[Dataset extract]
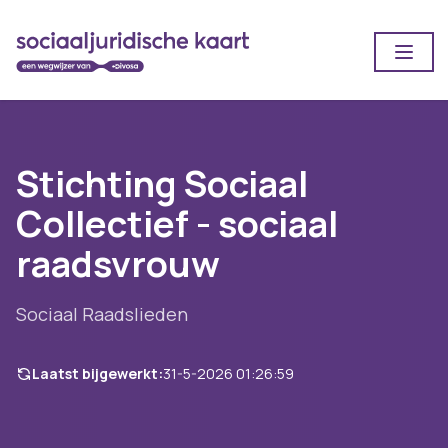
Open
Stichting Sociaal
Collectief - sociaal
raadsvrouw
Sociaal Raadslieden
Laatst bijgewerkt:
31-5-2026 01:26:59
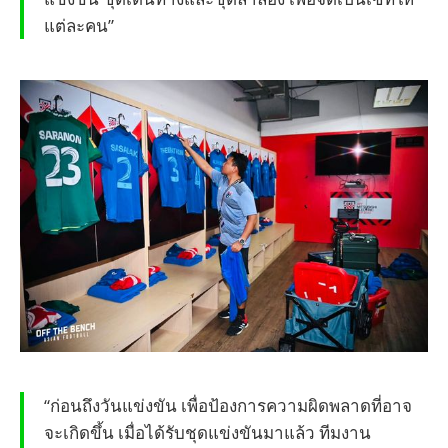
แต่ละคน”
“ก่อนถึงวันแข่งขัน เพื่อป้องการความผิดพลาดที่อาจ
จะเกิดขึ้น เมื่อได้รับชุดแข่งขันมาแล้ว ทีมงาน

==

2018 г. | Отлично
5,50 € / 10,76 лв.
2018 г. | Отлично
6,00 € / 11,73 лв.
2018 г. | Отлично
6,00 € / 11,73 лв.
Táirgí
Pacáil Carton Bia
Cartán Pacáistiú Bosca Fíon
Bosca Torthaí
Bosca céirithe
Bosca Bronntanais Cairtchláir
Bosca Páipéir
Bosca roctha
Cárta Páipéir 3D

[Job]
From the entries, report each line that includes the word "Bosca".

[Result]
Cartán Pacáistiú Bosca Fíon
Bosca Torthaí
Bosca céirithe
Bosca Bronntanais Cairtchláir
Bosca Páipéir
Bosca roctha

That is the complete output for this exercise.